3 Feb 2003 Fefe   » (Master)

I was reading the documentation for the different x86 CPUs regarding my SIMD work, and I have started comparing the latencies. I was shocked just how bad the Pentium 4 is.

The Pentium 4 has really horrible latencies, in particular where it really matters: at the SIMD instructions. For example, movq has a latency of 6 on the Pentium 4 (VIA C3: 1, Pentium 3: 1, Athlon: 2). This means moving one MMX register to another, no memory stalls or AGIs included!

Now movq is pretty important because the x86 architecture uses source+destination addressing in the instructions, not source1+source2+destionation as most RISC CPUs, so you need to copy data around all the time to get something done. This means that you have to find five other instructions to schedule between the movq and the next instruction to keep the pipeline filled. That is next to impossible in typical applications. There are not enough registers to unroll a typical loop four times.

No wonder the Pentium 4 performs so badly per clock cycle in comparison to, well, everything else on the market. I'll stick with my Athlon, thank you. Until I can buy a Hammer, that is ;-)

BTW: Since I mentioned it here, I put the 3dnow vorbis decoder diff on my home page, and 46 people downloaded it so far. Whee! Now I need to find the time to do it again in SSE, that should speed things up even more on my Athlon XP.

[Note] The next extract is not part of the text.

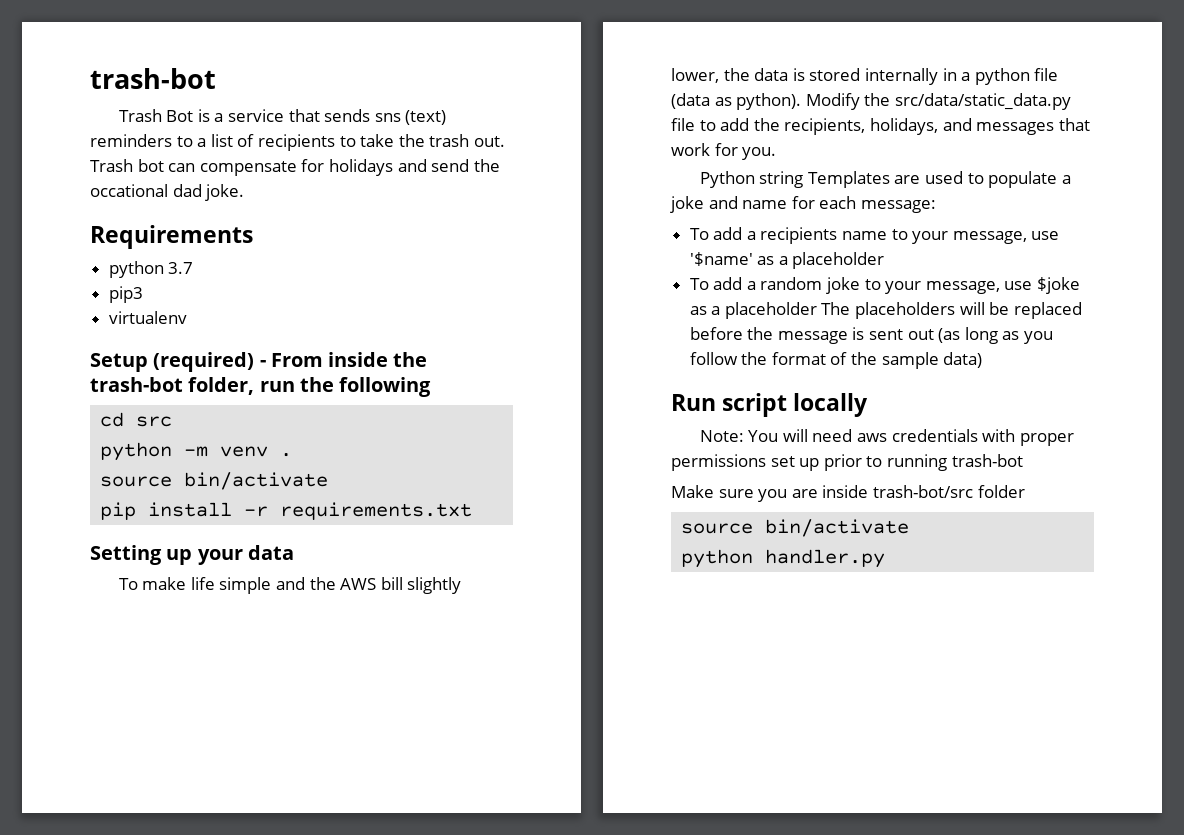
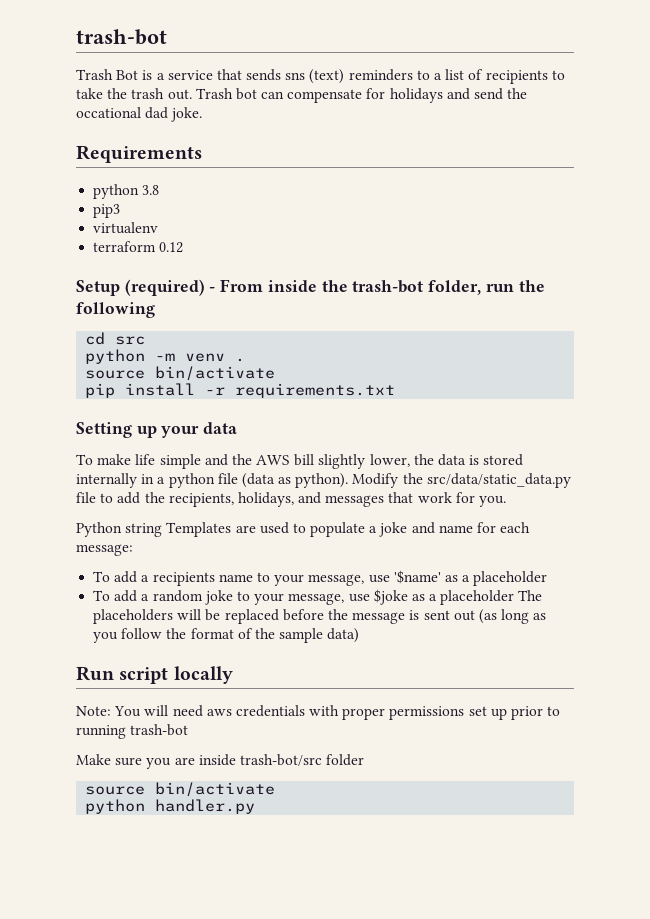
[168,262,194,274] 3.7 -> [142,185,160,195] 3.8
(187, 317) none -> [93,241,184,253] // terraform 0.12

@nymia: you describe the code slave, not the coder. You describe someone who does it because he needs the money, not because he likes to do it. Don't just copy other people's code; in most cases it turns out those others didn't know what they were doing, too. Read their code and understand why they did it like that. Then you can copy from yourself. Only copy from others after you have completely understood what and why they were doing.